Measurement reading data
========================

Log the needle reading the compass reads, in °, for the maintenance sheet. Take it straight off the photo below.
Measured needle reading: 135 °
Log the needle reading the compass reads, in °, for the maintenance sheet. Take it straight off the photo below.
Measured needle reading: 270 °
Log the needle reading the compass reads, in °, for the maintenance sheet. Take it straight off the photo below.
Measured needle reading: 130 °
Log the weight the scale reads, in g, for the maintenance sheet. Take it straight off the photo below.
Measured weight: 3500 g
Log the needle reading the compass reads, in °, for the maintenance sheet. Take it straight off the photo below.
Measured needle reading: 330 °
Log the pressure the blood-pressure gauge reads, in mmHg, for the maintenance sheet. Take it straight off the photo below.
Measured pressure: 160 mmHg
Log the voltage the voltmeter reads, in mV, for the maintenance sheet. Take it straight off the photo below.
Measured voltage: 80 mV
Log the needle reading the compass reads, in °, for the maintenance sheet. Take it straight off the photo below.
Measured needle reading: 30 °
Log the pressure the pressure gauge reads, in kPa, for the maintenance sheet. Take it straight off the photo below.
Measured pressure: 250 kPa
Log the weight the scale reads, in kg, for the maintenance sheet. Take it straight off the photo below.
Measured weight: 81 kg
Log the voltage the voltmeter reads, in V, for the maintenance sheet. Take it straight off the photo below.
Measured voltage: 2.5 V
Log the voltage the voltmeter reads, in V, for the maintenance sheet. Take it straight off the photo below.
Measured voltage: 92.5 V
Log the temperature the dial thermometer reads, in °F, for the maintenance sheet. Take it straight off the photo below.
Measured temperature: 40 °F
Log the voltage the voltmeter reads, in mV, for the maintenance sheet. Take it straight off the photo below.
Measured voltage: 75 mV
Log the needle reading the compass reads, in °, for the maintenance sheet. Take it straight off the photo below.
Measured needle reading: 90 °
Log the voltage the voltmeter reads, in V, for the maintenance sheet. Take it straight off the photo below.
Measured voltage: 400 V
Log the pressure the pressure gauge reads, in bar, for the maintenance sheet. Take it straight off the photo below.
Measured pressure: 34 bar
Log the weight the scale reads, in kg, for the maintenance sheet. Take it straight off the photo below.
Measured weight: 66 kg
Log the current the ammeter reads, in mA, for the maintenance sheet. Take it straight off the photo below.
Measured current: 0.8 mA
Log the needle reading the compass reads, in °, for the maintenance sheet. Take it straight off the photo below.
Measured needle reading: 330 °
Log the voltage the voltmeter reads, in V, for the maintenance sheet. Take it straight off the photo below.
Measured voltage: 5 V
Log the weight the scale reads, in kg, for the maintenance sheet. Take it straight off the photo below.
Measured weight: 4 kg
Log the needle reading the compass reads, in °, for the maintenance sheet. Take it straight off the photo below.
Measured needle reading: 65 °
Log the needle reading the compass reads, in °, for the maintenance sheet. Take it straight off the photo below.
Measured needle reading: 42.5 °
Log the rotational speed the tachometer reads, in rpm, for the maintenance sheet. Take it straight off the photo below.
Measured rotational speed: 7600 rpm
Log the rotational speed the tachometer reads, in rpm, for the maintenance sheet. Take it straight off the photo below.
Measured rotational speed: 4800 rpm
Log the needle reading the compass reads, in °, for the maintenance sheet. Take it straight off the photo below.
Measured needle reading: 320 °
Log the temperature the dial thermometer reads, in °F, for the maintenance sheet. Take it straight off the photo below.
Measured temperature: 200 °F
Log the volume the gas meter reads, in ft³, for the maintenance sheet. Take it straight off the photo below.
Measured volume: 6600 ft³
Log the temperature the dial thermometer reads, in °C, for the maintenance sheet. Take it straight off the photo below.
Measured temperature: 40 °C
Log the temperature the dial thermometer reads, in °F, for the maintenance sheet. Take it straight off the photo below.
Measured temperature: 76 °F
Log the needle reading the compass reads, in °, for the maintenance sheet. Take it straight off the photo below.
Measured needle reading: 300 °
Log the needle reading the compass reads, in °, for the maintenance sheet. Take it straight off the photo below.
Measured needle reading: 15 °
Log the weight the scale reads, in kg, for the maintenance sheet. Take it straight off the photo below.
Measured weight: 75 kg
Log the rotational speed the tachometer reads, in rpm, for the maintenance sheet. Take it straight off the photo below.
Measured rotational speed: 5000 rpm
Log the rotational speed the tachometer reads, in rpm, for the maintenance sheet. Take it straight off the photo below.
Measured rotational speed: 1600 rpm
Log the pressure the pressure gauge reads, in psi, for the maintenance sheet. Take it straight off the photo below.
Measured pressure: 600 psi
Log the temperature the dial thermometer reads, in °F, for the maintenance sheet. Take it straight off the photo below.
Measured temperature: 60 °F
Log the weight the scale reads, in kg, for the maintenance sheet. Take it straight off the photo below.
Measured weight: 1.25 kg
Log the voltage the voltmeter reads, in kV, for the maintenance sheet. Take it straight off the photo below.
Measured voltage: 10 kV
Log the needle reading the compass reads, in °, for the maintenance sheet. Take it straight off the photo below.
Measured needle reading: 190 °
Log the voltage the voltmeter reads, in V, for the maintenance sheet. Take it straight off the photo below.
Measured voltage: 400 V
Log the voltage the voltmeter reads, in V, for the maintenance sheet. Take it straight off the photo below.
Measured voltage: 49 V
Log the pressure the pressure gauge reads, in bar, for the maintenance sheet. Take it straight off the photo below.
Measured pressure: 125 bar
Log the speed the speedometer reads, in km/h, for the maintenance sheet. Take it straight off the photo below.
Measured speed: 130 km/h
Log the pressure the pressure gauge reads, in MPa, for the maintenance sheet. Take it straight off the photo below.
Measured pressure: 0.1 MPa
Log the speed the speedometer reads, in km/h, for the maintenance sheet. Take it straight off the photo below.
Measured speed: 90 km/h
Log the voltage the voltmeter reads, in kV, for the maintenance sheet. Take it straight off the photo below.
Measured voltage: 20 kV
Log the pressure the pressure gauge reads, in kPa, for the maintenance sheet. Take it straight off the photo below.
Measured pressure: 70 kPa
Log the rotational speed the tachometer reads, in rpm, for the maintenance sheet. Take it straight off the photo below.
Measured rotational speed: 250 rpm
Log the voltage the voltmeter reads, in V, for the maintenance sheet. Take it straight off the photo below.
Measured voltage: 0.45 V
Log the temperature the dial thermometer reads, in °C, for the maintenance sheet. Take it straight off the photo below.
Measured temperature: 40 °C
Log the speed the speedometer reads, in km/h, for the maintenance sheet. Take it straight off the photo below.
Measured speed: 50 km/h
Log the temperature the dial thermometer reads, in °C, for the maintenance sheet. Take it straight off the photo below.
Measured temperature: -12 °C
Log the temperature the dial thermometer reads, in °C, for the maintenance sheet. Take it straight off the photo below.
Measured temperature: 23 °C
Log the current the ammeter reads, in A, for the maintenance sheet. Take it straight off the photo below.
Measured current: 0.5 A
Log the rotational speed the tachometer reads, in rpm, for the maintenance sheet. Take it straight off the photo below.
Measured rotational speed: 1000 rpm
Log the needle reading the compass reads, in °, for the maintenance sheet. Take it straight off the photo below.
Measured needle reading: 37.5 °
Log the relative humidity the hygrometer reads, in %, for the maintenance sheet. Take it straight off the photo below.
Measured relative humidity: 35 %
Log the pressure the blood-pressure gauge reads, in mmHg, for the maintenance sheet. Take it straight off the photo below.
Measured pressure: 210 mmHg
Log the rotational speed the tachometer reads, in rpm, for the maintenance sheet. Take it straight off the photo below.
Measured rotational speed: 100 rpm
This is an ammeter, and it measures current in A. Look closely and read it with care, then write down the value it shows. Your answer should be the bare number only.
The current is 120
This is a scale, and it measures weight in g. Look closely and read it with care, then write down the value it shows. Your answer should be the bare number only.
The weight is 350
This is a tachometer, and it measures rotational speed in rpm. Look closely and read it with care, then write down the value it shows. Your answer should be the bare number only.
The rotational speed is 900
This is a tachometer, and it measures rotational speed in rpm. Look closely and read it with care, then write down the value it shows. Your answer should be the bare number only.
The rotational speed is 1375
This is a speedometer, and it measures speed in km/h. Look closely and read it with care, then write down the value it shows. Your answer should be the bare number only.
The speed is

========================

**What you are asked to do:**
Show every line in the items above that holds the string "with". Case counts.

**Reply:**
This is an ammeter, and it measures current in A. Look closely and read it with care, then write down the value it shows. Your answer should be the bare number only.
This is a scale, and it measures weight in g. Look closely and read it with care, then write down the value it shows. Your answer should be the bare number only.
This is a tachometer, and it measures rotational speed in rpm. Look closely and read it with care, then write down the value it shows. Your answer should be the bare number only.
This is a tachometer, and it measures rotational speed in rpm. Look closely and read it with care, then write down the value it shows. Your answer should be the bare number only.
This is a speedometer, and it measures speed in km/h. Look closely and read it with care, then write down the value it shows. Your answer should be the bare number only.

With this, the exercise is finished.